The troponin complex consists of a Ca2+-binding subunit (TnC), a tropomyosin-binding subunit (TnT) and an inhibitory subunit (TnI) (Figure 1i). Mutations are specific to the TnI subunit and exclusively affect the fast skeletal muscle. Low Ca2+ concentrations stabilize the inhibitory conformation of the troponin-tropomyosin complex, which inhibits actomyosin interactions, leading to relaxation of the skeletal muscle.[11] The C-terminal actin-binding domain of TnI is required for Ca2+-dependent inhibition[12] (Figure 1i).

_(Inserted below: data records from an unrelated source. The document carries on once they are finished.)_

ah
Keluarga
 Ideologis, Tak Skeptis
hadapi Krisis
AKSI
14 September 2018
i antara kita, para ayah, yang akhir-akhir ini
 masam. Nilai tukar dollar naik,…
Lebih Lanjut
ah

We mapped the position of the human TnI mutation using the actin-binding domain of chicken TnI in a Ca2+-free state (PDB code 1VDI).[13] The mutation occurred in a conserved arginine residue (Arg162 in human and Arg161 in chicken) located within the actin-binding domain of TnI. As shown in Figure 1i, a methylene group of the arginine is a component of the hydrophobic core and this can be replaced by the methylene group of the mutated lysine residue (p.Arg162Lys). Therefore, this mutation does not affect the protein structure, but could impair the molecular interactions between TnI and actin filaments.

In conclusion, we describe a novel TNNI2 mutation in two family members: a young girl with DA2B and her father with hip dysplasia (but not typical DA). This mutation may explain the variable clinical expression of DA2B in this family.